We now know that provision of basic dental health care is necessary for overall health: poor dental health can contribute to many other health problems.

As noted by Health Canada:
Oral health is not only important to your appearance and sense of well-being, but also to your overall health. Cavities and gum disease may contribute to many serious conditions, such as diabetes and respiratory diseases. Untreated cavities can also be painful and lead to serious infections. Studies are also currently examining whether there is a link between poor oral health and heart disease and between poor oral health and women delivering pre-term, low birth weight (PLBW) babies. http://www.hc-sc.gc.ca/hl-vs/iyh-vsv/life-vie/dent-eng.php

The Green Party of Canada is committed to preventative health care, and to promoting wellness. Given current knowledge of the health risks of cavities and gum disease, ensuring public funding of basic dental health care for all Canadians is a logical extension of this policy.

As things stand, dental health care is covered (in whole or in part) for Canadians with employer sponsored or private health care plans. However, many low income Canadians cannot afford dental health care, leading to serious health inequities.

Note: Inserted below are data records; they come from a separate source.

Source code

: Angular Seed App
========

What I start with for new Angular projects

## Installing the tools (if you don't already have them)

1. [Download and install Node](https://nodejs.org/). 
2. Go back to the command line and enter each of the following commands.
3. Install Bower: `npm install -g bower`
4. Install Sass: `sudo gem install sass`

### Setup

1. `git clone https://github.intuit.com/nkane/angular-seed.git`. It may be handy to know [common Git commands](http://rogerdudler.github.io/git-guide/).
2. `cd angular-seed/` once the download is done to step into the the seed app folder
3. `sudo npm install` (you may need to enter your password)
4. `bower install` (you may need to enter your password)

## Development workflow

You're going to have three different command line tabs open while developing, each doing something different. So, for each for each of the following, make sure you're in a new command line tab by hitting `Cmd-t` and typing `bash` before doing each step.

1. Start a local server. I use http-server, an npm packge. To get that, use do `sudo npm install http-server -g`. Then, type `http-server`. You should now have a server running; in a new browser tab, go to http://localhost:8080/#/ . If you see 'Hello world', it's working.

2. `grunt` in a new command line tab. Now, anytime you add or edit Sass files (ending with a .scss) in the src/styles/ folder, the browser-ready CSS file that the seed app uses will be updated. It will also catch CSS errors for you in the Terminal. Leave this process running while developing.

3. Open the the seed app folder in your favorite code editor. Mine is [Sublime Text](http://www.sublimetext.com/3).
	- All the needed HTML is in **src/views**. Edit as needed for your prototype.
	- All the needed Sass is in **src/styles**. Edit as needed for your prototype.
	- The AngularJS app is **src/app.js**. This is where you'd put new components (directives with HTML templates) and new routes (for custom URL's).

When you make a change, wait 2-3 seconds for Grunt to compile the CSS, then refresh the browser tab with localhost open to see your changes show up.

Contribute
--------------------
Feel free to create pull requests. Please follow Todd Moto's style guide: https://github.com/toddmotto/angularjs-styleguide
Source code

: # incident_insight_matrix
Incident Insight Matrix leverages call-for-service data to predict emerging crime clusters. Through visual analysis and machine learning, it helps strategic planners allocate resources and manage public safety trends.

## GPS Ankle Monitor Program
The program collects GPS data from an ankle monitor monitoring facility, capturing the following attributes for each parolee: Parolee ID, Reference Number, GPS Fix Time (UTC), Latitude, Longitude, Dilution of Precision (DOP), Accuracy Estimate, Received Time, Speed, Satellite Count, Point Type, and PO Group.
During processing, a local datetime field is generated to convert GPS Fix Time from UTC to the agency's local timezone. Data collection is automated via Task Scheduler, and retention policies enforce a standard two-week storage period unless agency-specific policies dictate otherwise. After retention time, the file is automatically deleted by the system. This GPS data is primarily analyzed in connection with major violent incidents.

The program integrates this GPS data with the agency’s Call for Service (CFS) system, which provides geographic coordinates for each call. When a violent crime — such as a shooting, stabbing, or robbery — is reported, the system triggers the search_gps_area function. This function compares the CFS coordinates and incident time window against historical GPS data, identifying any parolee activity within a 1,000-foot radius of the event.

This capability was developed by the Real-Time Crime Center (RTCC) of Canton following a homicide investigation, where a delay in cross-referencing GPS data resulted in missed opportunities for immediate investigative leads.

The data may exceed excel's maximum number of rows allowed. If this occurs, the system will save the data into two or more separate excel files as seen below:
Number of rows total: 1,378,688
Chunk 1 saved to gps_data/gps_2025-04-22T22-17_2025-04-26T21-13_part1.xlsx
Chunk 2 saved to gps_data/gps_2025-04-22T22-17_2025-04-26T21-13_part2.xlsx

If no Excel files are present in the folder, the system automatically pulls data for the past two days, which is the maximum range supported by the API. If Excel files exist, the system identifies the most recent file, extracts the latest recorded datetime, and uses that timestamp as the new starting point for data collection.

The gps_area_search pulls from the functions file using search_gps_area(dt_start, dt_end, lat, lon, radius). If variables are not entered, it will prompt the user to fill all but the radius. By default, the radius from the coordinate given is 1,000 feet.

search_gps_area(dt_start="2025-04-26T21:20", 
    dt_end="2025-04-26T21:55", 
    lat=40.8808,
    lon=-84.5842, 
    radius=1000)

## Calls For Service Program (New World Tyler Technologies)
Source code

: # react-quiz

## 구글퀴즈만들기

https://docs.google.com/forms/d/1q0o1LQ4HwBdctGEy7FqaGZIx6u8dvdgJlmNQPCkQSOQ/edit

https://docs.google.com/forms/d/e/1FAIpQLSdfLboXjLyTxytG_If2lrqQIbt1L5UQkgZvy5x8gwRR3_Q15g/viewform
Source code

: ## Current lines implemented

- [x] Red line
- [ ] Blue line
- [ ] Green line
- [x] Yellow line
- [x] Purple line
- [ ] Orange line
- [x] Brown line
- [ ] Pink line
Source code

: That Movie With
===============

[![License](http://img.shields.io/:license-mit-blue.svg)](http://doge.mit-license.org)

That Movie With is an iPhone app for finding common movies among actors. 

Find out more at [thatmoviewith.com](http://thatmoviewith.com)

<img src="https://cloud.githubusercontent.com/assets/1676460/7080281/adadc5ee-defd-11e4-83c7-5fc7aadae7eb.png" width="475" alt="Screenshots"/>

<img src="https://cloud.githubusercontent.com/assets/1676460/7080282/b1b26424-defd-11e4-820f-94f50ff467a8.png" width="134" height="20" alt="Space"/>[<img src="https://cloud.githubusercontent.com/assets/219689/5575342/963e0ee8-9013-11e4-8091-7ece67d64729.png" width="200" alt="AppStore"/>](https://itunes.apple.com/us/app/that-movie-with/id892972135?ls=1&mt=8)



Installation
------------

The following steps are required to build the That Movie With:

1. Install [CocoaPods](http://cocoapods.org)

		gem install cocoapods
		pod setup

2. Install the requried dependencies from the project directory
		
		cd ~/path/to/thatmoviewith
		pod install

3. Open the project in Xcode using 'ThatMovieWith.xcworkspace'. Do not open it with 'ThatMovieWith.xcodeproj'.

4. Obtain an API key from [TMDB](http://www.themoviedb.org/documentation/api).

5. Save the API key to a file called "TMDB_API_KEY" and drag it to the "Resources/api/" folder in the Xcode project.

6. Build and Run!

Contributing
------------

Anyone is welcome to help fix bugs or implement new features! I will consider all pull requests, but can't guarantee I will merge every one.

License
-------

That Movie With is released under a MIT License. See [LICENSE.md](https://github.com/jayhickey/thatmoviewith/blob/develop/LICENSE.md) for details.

Our current platform states: "It is appalling that in a country as wealthy as Canada, our children do not have guaranteed no-cost access to high quality dental care. In order to address the crisis among the most marginal in our society, we will expand our public health care coverage to include dental coverage for low-income Canadians under the age of eighteen."


If adopted, this resolution will extend this policy to provide basic dental health care to all Canadians.